GIVEN RECORDS Start Marker

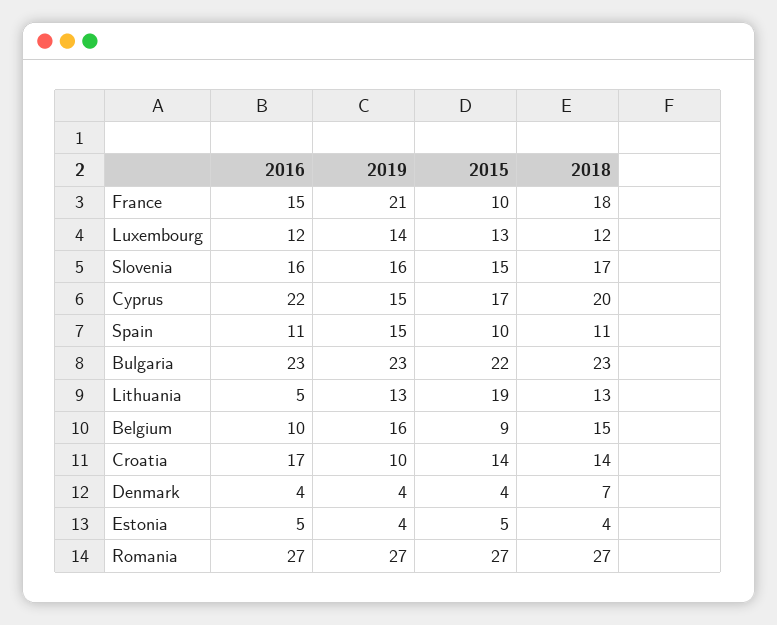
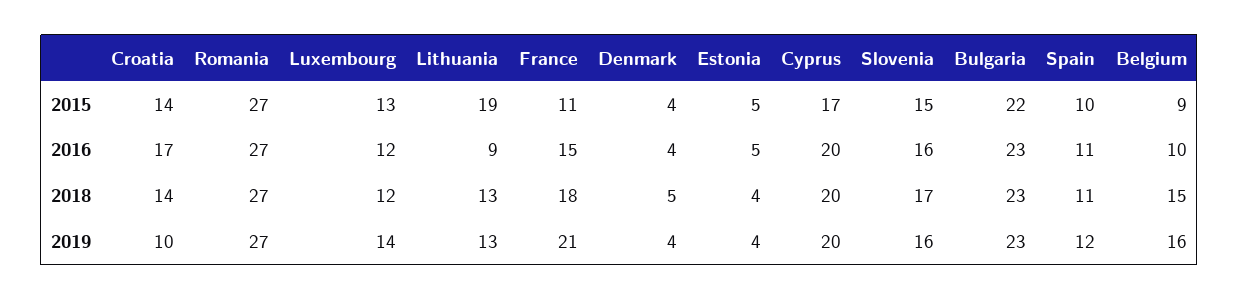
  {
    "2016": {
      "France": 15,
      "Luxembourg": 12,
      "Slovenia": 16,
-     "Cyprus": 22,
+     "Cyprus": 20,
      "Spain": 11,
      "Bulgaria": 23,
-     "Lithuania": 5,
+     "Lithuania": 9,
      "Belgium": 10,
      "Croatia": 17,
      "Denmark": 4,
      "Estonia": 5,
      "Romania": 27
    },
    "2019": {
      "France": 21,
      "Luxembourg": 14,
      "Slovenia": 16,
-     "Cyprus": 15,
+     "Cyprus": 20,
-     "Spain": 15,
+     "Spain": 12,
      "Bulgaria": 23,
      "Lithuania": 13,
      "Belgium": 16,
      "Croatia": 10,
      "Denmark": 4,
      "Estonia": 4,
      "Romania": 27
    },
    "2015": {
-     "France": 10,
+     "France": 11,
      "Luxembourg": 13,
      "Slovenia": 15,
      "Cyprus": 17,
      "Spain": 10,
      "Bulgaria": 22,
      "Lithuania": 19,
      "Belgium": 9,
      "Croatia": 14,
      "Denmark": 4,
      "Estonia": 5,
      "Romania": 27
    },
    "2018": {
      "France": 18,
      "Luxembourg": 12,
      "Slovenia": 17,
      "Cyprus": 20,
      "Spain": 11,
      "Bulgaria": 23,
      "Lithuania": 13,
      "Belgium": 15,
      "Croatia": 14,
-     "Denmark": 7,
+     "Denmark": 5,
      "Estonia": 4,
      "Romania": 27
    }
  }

GIVEN RECORDS End Marker
GIVEN RECORDS Start Marker

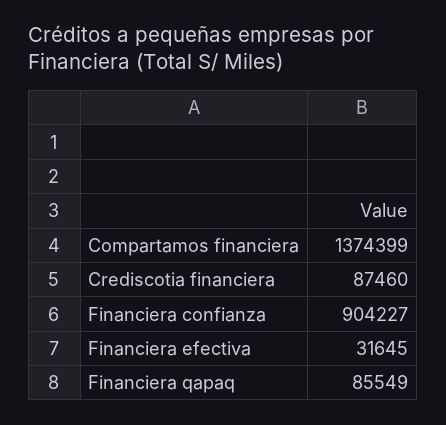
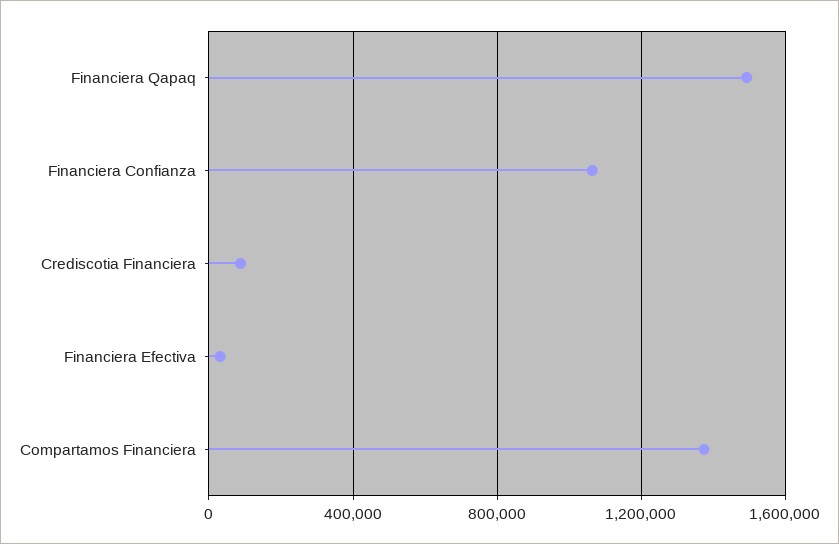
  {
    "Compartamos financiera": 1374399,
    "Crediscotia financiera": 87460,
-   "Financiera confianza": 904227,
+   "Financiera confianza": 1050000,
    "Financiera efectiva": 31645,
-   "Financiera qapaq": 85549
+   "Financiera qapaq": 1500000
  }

GIVEN RECORDS End Marker
GIVEN RECORDS Start Marker

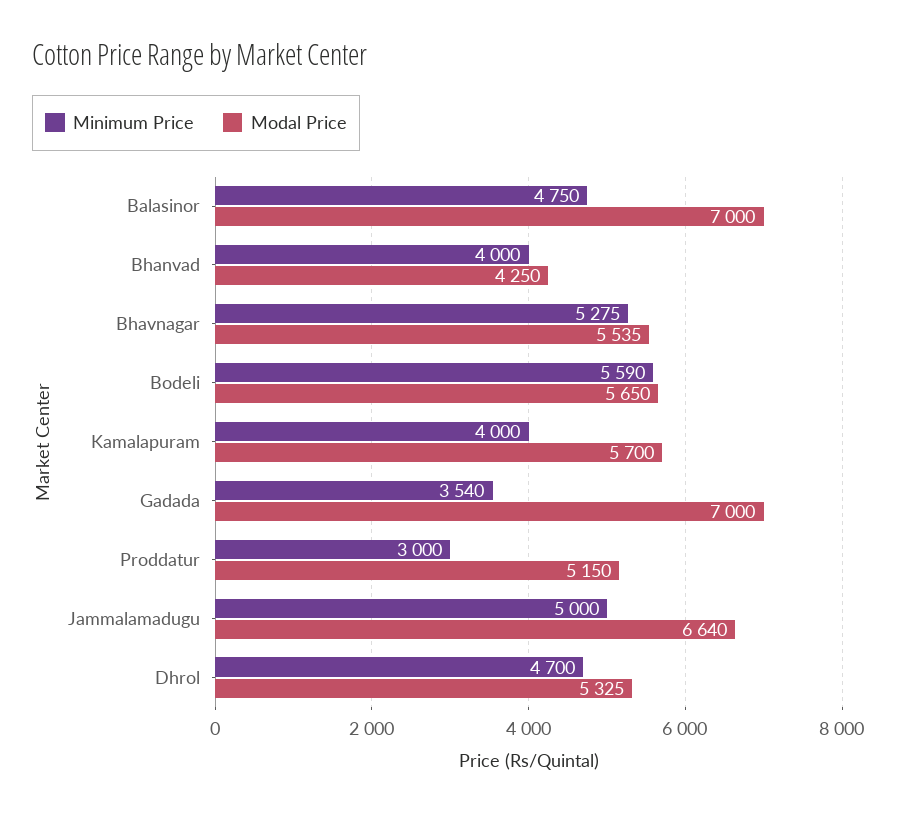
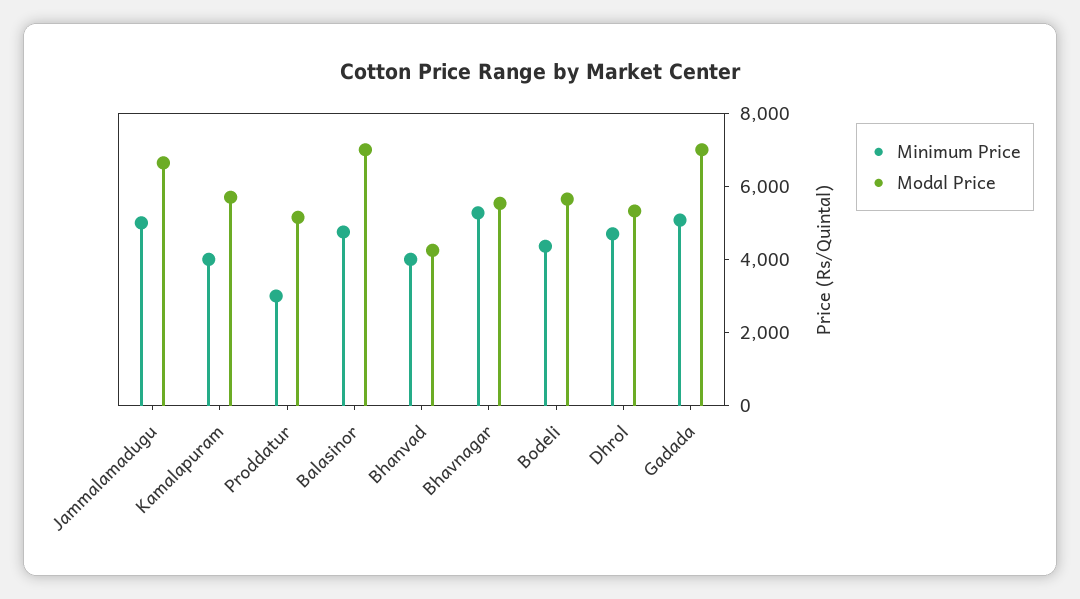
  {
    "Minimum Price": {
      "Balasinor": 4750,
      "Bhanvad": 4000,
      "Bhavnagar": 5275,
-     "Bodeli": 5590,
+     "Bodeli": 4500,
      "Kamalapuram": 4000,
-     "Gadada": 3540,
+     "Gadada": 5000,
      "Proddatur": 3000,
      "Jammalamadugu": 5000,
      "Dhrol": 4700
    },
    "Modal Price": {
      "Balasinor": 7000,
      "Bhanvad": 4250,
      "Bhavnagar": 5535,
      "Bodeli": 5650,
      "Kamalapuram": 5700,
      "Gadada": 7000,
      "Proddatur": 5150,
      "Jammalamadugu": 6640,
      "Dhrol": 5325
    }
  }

GIVEN RECORDS End Marker

*EXERCISE DETAILS*
Every line that contains the string "qapaq" should be copied from the entries.

*SOLUTION TO THE PROBLEM*
-   "Financiera qapaq": 85549
+   "Financiera qapaq": 1500000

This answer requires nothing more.